=== Begin Enclosure ===

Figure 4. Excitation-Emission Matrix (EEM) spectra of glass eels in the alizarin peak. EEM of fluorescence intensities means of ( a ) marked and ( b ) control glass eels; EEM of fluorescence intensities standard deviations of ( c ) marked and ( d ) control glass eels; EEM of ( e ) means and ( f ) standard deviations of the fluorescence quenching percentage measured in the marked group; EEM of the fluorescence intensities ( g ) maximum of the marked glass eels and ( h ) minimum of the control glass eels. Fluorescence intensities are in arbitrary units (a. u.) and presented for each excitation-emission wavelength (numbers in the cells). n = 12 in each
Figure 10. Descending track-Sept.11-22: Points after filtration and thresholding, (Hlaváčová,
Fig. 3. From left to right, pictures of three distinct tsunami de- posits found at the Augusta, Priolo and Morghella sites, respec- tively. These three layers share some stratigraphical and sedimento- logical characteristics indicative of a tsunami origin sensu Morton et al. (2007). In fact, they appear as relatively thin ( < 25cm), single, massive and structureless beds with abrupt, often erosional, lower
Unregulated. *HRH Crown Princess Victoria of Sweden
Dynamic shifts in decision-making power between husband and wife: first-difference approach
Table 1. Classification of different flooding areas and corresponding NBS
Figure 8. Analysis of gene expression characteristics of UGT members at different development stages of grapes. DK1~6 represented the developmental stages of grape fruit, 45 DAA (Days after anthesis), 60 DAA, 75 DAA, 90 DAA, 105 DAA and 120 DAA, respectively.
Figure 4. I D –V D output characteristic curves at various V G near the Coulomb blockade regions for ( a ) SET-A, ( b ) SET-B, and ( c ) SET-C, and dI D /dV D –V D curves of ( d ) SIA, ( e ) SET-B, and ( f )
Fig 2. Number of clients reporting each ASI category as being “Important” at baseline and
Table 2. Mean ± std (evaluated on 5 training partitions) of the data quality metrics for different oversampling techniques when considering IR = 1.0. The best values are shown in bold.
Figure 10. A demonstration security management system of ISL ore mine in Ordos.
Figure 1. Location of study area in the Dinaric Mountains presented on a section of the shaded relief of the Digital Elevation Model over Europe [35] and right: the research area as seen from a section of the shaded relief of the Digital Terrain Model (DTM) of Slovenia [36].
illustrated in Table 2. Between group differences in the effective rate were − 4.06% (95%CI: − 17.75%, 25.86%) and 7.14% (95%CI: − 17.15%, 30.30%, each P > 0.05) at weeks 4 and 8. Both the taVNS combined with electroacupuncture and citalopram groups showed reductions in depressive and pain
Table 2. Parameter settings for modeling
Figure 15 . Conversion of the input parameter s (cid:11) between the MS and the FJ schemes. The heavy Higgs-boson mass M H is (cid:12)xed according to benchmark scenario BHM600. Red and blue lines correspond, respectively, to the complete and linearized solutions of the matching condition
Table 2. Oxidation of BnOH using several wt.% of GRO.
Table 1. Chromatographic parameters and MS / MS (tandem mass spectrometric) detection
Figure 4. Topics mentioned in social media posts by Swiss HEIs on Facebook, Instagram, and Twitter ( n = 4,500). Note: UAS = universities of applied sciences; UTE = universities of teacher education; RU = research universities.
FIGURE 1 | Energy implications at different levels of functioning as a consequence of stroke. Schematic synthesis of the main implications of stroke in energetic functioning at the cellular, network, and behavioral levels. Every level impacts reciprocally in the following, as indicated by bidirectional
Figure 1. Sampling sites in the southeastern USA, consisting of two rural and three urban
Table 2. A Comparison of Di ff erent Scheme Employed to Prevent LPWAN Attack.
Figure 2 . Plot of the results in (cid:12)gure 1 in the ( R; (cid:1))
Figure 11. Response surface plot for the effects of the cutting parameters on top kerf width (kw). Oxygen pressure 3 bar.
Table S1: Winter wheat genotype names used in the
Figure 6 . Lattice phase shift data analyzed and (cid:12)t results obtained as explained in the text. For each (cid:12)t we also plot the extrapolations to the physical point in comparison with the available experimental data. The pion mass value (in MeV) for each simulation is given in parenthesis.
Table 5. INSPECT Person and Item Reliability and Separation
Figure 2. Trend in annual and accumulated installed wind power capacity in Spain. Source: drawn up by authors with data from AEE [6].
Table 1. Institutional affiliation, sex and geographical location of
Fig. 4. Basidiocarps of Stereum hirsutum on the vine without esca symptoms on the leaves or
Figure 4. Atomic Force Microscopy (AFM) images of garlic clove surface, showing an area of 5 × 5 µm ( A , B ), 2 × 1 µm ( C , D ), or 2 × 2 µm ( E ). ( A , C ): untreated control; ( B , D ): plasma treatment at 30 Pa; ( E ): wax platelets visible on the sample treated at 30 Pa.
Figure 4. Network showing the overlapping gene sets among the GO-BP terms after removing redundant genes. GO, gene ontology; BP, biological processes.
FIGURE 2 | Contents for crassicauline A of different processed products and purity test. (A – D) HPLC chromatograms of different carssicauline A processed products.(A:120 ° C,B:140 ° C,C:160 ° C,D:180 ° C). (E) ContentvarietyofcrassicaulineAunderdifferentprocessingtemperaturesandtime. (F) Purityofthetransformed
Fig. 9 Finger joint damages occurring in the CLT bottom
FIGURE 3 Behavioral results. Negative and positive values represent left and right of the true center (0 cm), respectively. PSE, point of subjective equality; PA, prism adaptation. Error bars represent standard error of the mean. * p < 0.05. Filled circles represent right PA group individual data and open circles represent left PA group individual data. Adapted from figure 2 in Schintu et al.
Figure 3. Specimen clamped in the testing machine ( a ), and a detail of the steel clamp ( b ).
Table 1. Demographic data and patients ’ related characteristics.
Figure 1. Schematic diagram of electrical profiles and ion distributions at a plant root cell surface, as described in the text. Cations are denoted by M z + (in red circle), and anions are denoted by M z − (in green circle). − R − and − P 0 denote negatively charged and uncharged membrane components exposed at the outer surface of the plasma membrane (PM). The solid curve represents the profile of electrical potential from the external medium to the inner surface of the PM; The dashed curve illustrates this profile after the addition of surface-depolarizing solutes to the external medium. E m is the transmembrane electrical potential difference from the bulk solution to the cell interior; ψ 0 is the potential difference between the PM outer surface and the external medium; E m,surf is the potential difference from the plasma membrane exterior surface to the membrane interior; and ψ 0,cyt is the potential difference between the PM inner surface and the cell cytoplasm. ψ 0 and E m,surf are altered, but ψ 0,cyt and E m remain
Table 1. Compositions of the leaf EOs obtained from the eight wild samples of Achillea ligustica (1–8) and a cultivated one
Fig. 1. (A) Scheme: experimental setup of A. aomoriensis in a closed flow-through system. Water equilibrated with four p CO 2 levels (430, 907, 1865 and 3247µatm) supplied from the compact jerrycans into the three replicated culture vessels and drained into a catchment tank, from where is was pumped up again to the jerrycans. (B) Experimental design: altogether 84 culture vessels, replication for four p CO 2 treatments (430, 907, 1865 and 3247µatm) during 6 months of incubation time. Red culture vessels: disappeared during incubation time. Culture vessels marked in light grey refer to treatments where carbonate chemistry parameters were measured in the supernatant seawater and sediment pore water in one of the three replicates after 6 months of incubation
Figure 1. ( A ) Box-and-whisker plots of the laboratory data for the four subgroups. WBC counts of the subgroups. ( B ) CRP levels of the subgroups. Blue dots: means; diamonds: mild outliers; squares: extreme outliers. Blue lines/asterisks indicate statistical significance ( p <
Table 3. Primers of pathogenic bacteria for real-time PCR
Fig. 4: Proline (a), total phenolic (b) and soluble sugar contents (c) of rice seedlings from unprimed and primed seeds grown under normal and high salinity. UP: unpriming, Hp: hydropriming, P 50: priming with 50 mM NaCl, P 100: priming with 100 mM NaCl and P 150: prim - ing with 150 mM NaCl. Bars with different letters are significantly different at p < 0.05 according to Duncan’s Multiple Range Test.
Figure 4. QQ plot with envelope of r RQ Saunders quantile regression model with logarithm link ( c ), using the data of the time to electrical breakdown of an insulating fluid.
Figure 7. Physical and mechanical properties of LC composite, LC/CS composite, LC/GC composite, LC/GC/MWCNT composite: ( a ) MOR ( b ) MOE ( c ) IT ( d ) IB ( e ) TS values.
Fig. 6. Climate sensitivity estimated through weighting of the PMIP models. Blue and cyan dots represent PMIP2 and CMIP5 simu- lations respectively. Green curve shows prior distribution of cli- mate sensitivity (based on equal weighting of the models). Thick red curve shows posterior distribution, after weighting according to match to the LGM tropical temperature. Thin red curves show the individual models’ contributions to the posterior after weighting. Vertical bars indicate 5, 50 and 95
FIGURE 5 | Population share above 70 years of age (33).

=== End Enclosure ===

- _ASSIGNED TASK_
Word for word, retype the lines from the one containing "Figure 4. QQ" through the final line of the data, including both ends and nothing more.

- _ANSWER TO THE EXERCISE_
Figure 4. QQ plot with envelope of r RQ Saunders quantile regression model with logarithm link ( c ), using the data of the time to electrical breakdown of an insulating fluid.
Figure 7. Physical and mechanical properties of LC composite, LC/CS composite, LC/GC composite, LC/GC/MWCNT composite: ( a ) MOR ( b ) MOE ( c ) IT ( d ) IB ( e ) TS values.
Fig. 6. Climate sensitivity estimated through weighting of the PMIP models. Blue and cyan dots represent PMIP2 and CMIP5 simu- lations respectively. Green curve shows prior distribution of cli- mate sensitivity (based on equal weighting of the models). Thick red curve shows posterior distribution, after weighting according to match to the LGM tropical temperature. Thin red curves show the individual models’ contributions to the posterior after weighting. Vertical bars indicate 5, 50 and 95
FIGURE 5 | Population share above 70 years of age (33).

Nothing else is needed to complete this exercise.